バラツキから投資戦略を考える
投資を考えるときのポイント
例えば、A・B・Cの3つの銘柄に対して株式投資を検討しているとします。AとBの株価は同じ値動きをすることが多く、AとCの株価はそれぞれ逆の値動きをします。この場合、AとBの組み合わせはAとCの組み合わせに比べると、株価が上がった際のリターンが大きくなる一方で、株価が下がった際のリスクも高まります。投資にあたり、リスクとリターンをどの程度把握しておくかは銘柄選びの重要なポイントです。
数学Iからの高度な応用
投資において、価格の変動を示す指標に「ボラティリティ(Volatility)」があります。期待される収益が期待通りになる度合いを示すボラティリティは、高いほど変動が大きい、つまり期待から外れる可能性が高いことを意味します。一般的にはボラティリティが高いものはハイリスク・ハイリターンで、低いものはローリスク・ローリターンとみなされます。ボラティリティは、基本的には高校の数学Iで学ぶ「標準偏差」や「分散」といった、集団の平均からのバラツキを表す値で示されますが、統計学の知見を用いた、予測の精度を高めるための応用研究が活発に進んでいます。そのひとつが、実際の株式市場の株価のデータをもとに、時間によって「相関」や「分散」が変動することを数学的なモデルを作って検証する研究です。

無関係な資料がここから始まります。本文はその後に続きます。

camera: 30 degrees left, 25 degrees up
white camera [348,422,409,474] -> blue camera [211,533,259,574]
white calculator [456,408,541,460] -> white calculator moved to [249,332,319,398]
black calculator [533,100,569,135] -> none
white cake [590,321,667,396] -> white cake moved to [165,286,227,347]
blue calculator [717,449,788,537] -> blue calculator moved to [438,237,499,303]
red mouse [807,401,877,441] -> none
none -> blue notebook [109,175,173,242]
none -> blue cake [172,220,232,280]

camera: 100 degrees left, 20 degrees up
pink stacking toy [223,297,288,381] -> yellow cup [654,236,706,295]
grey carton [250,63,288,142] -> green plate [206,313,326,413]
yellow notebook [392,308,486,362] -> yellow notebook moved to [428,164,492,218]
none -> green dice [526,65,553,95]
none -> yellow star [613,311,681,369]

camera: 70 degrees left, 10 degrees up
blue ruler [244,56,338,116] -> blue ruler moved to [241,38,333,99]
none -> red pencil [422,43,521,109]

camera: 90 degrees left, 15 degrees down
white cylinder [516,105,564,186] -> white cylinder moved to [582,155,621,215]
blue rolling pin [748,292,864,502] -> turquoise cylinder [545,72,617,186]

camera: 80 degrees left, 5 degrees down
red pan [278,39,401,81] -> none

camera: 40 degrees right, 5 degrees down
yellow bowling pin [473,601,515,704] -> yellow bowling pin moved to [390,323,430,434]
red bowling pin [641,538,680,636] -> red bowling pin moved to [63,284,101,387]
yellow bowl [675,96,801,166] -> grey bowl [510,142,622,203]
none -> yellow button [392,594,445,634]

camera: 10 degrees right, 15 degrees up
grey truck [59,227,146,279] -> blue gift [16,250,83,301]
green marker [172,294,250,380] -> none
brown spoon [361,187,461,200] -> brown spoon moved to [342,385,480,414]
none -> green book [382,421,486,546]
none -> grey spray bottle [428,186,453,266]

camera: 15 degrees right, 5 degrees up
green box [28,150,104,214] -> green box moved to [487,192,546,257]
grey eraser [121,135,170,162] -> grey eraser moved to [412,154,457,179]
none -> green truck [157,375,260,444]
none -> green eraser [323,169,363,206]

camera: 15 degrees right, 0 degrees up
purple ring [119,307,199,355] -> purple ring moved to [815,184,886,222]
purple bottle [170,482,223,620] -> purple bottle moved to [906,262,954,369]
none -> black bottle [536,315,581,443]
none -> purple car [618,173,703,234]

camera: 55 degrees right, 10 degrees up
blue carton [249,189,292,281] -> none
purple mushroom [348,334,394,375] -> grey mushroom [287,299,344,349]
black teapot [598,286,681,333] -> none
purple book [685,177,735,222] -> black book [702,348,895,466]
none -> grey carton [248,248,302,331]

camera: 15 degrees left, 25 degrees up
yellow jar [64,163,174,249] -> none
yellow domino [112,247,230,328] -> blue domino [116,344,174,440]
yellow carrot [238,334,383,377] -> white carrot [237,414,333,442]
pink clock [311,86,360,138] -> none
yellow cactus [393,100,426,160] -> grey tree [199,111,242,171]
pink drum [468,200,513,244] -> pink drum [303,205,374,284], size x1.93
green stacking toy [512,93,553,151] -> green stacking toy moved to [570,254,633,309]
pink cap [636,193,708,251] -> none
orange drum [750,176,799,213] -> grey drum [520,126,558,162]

この研究では「ベイズ推定法」や、そのアルゴリズムとなる「マルコフ連鎖モンテカルロ法(MCMC法)」といった手法も用いられています。
金融以外でも役立つ統計学
こうした研究が活発になった背景には、以前よりも金融市場の取引データが増えたり、ビッグデータが身近なものとして取り扱えるようになったりしたことも挙げられます。
ビッグデータと統計学の知見を用いた研究は、金融以外の経済政策の領域でも増えています。
例えば、医療・介護保険の支出に関するビッグデータを分析することで、在宅医療やデイケアといった内容ごとの支出パターンを明らかにして、効果的な政策提言につなげる研究も行われています。